Thursday, January 23, 2014

"A miser pays twice. We must not lose the Middle East."

Moscow, January 23 (Interfax) - The first Russian school in Bethlehem is due to open on September 1, 2014.

The issue was discussed at a meeting between Palestinian National Administration leader Mahmoud Abbas and the Imperial Orthodox Palestine Society Chairman Sergey Stepashin at the Society's office building in central Moscow on Thursday.

"Mahmoud Abbas has asked for more schools," Stepashin told reporters after the meeting.

Before 1917 there were around 100 Russian schools in Bethlehem, he recalled. Russian schools could also open in Ramallah and Gaza Strip in the future, Stepashin said.

"A miser pays twice. We must not lose the Middle East," he said.
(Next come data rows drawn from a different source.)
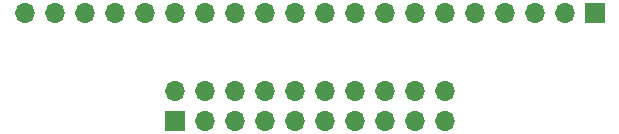
<source format=gbr>
G04 #@! TF.FileFunction,Copper,L1,Top,Signal*
%FSLAX46Y46*%
G04 Gerber Fmt 4.6, Leading zero omitted, Abs format (unit mm)*
G04 Created by KiCad (PCBNEW 4.0.5) date 10/06/17 13:28:22*
%MOMM*%
%LPD*%
G01*
G04 APERTURE LIST*
%ADD10C,0.100000*%
%ADD11R,1.700000X1.700000*%
%ADD12O,1.700000X1.700000*%
%ADD13C,0.500000*%
G04 APERTURE END LIST*
D10*
D11*
X189992000Y-69850000D03*
D12*
X187452000Y-69850000D03*
X184912000Y-69850000D03*
X182372000Y-69850000D03*
X179832000Y-69850000D03*
X177292000Y-69850000D03*
X174752000Y-69850000D03*
X172212000Y-69850000D03*
X169672000Y-69850000D03*
X167132000Y-69850000D03*
X164592000Y-69850000D03*
X162052000Y-69850000D03*
X159512000Y-69850000D03*
X156972000Y-69850000D03*
X154432000Y-69850000D03*
X151892000Y-69850000D03*
X149352000Y-69850000D03*
X146812000Y-69850000D03*
X144272000Y-69850000D03*
X141732000Y-69850000D03*
D11*
X154432000Y-78994000D03*
D12*
X154432000Y-76454000D03*
X156972000Y-78994000D03*
X156972000Y-76454000D03*
X159512000Y-78994000D03*
X159512000Y-76454000D03*
X162052000Y-78994000D03*
X162052000Y-76454000D03*
X164592000Y-78994000D03*
X164592000Y-76454000D03*
X167132000Y-78994000D03*
X167132000Y-76454000D03*
X169672000Y-78994000D03*
X169672000Y-76454000D03*
X172212000Y-78994000D03*
X172212000Y-76454000D03*
X174752000Y-78994000D03*
X174752000Y-76454000D03*
X177292000Y-78994000D03*
X177292000Y-76454000D03*
D13*
X187452000Y-69850000D02*
X187452000Y-69596000D01*
X182372000Y-69850000D02*
X182372000Y-69596000D01*
X172212000Y-69850000D02*
X172212000Y-69596000D01*
X146812000Y-69850000D02*
X146558000Y-69850000D01*
M02*

</source>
Also, in one year's time Bethlehem will see the launch of a multi-functional Russian center, one of the biggest in the Middle East, the Society chairman said. In 2013, some 450,000 Russian pilgrims visited Palestine, he recalled. Before the revolution the region was visited annually by around a million people from the Russian Empire.

Today, Russia does not have any property issues in Palestine, Stepashin said responding to a question posed by Interfax. "There is no problem with Palestine. It gave everything that is needed, even more," he said.

Also, Sergius Metochion is due to open in Jerusalem in 2015, Stepashin said.

This spring the Society is planning a number of conferences in Beirut and Geneva, as well as cooperation with Pope Francis on the subject of protecting Christians in the Middle East, he said.

The Imperial Orthodox Palestine Society was founded at the behest of Emperor Alexander III in 1882. The society's main goals and objectives are: to organize Russian pilgrimages to the holy sites (Palestine, Athos, Bari), to assist the Russian Church in its service abroad, to promote the culture among the Middle Eastern population, to conduct a scientific study of the historical heritage of the Holy Land.

After the 1917 revolution the Society ceased to exist but its tradition of scientific research into the Holy Land's historical heritage was continued by the Russian Palestinian society set up by the Soviet Academy of Sciences.

In May 1992, the Imperial Orthodox Palestinian Society was registered again as a public organization under its historical name. Currently, the Society has 18 regional branches across Russia.

By 1917, the Russian Empire had owned 70 sites in the Holy Land but in 1964 most of them were sold by the Soviet government to Israel for a token sum of $4.5 million (the so-called "orange deal"). The restitution of Russia's historical properties in the region is now under way.